* **TASK GOAL**
Rewrite the data below, swapping "legend" for "key" and changing nothing else. Leave the pictures out.
==== SUPPLIED ENTRIES
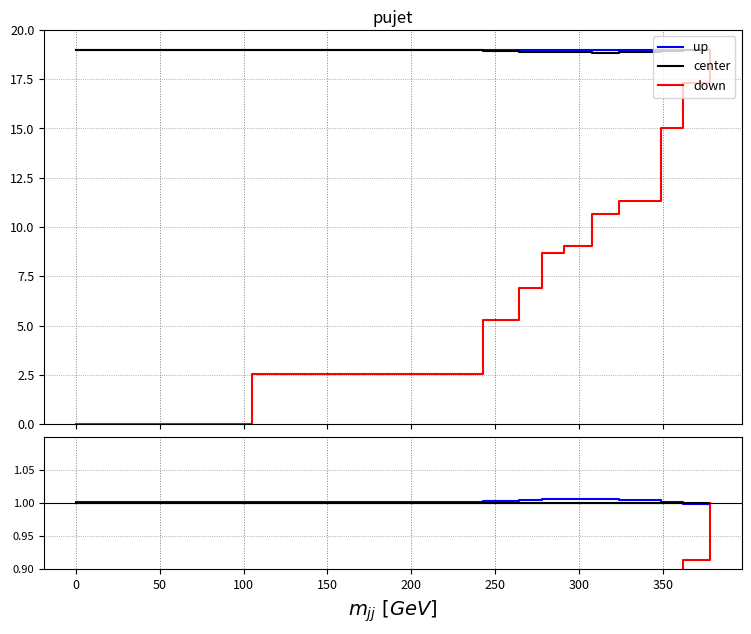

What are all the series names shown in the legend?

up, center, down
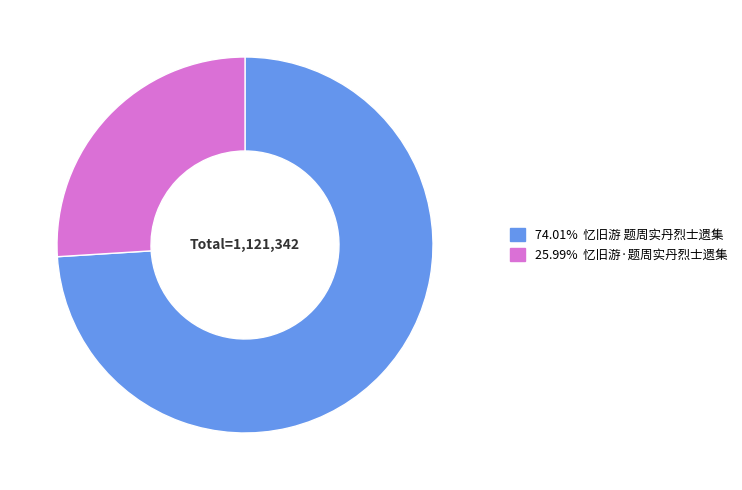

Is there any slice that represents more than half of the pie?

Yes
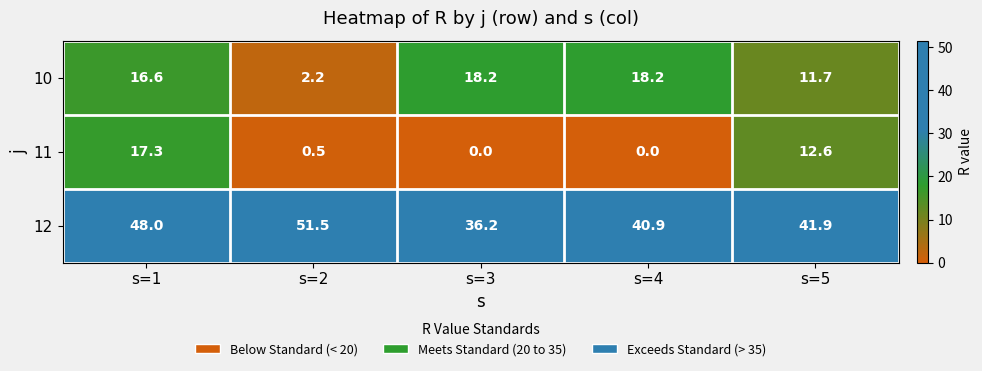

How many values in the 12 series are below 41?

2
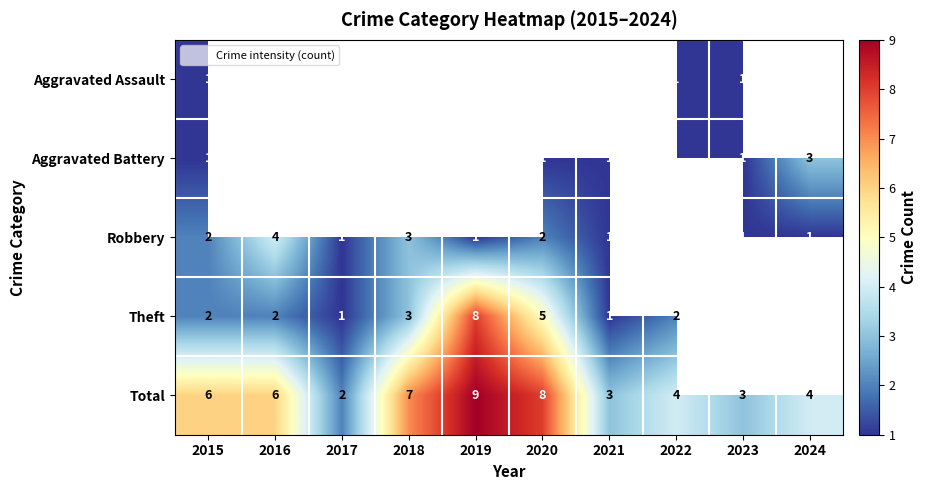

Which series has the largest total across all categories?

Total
========
* **RESULT OF THIS TASK**
What are all the series names shown in the key?

up, center, down

Is there any slice that represents more than half of the pie?

Yes

How many values in the 12 series are below 41?

2

Which series has the largest total across all categories?

Total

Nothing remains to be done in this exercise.